N. 02466/2009 REG.RIC.
REPUBBLICA ITALIANA
IN NOME DEL POPOLO ITALIANO
Il Tribunale Amministrativo Regionale per il Veneto
(Sezione Prima)
ha pronunciato la presente
SENTENZA
sul ricorso numero di registro generale 2466 del 2009, proposto da
-OMISSIS-, in persona del legale rappresentante pro tempore, rappresentato e difeso dagli avvocati Giampaolo Bevilacqua e Dimitri Girotto, con domicilio digitale come da PEC da Registri di Giustizia e con domicilio eletto presso lo studio del primo, in Venezia, Santa Croce 444;
contro
Ministero della Difesa - -OMISSIS-, in persona del legale rappresentante pro tempore , rappresentato e difeso dall'Avvocatura Distrettuale dello Stato di Venezia, domiciliataria ex lege , con sede in Venezia, San Marco 63;
per l'annullamento
- del decreto provvedimento -OMISSIS-/-OMISSIS-/-OMISSIS-, con il quale è stata disposta in danno del ricorrente, la perdita del grado per rimozione, per motivi disciplinari, e la conseguente cessazione dal servizio permanente a decorrere dal -OMISSIS-;
- di tutti gli atti annessi, connessi e/o consequenziali.

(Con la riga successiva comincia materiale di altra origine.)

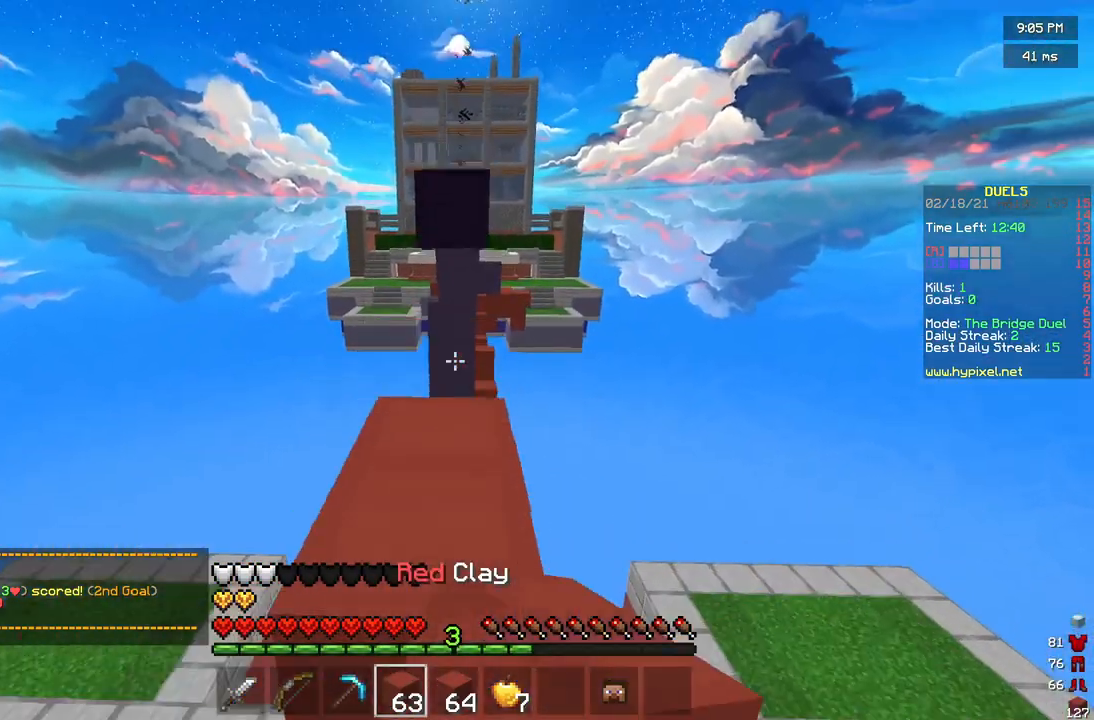
{"keys": ["s"], "mouse": ["right"], "events": [[375, "mouse_right", "down"], [417, "w", "up"], [500, "s", "down"]]}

Visti il ricorso e i relativi allegati;
Visto l'atto di costituzione in giudizio del Ministero della Difesa;
Visti tutti gli atti della causa;
Relatore nell'udienza smaltimento del giorno 1° dicembre 2020 tenuta con le modalità di cui agli artt. 84, comma 6, D.L. n. 18 del 2020 e 4, comma 1, D.L. n. 28 del 2020 e 25, D.L. n. 137 del 2020, il dott. Nicola Bardino;
Ritenuto e considerato in fatto e diritto quanto segue.
FATTO e DIRITTO
1. Il ricorrente, -OMISSIS--OMISSIS- “-OMISSIS-”, in data -OMISSIS- veniva sottoposto a perquisizione locale dal parte di agenti della -OMISSIS-, che rinvenivano un ingente quantitativo di marijuana nascosto in un sacco dell’immondizia, distribuito in nove confezioni del peso complessivo di 7,494 Kg, oltre ad hashish, ad un bilancino di precisione e a 1.200,00 euro, in denaro contante.

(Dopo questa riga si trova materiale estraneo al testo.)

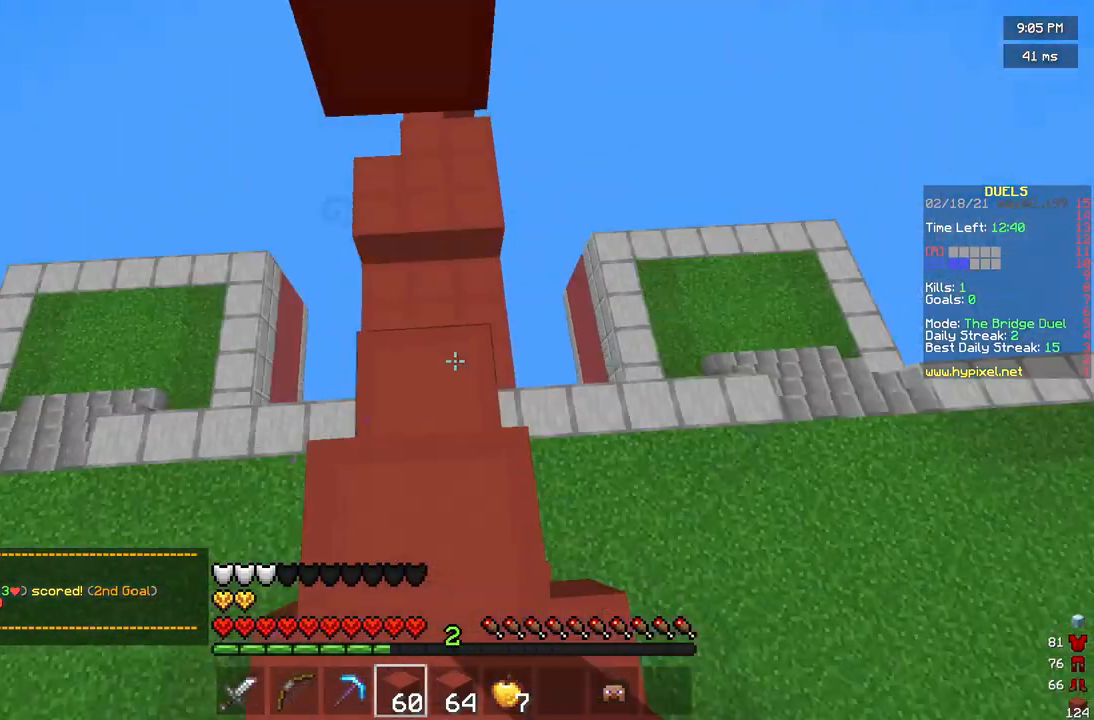
{"keys": ["w"], "mouse": [], "events": [[42, "w", "down"]]}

Inizialmente tratto in arresto, egli veniva indagato e successivamente rinviato al giudizio in relazione al reato di cui all’art. 73, comma 1 bis D.P.R. n. 309 del 1990 e all’art. 110 c.p., perché, per conto del collega -OMISSIS-, deteneva per finalità di spaccio la sostanza stupefacente reperita nel corso della suddetta perquisizione. Con sentenza del-OMISSIS-, il ricorrente, ritenuto responsabile del delitto ascrittogli, veniva condannato dal -OMISSIS-alla pena di anni due e mesi otto di reclusione ed euro 12.000,00 di multa. Successivamente, la -OMISSIS- (-OMISSIS-), adita dall’imputato, dichiarava il non doversi procedere per intervenuta prescrizione (cui il ricorrente non aveva nel frattempo rinunciato), accertando preventivamente l’insussistenza delle ipotesi di proscioglimento di cui all’art. 129 c.p.p.
2. Nelle more il ricorrente, nei confronti del quale era già stata disposta la sospensione cautelare dal servizio, veniva assoggettato a procedimento disciplinare, all’esito del quale veniva comminata la sanzione della perdita del grado per rimozione per motivi disciplinari, con conseguente cessazione dal servizio, formalmente pronunciata tramite il decreto n. -OMISSIS-, gravato nel presente giudizio.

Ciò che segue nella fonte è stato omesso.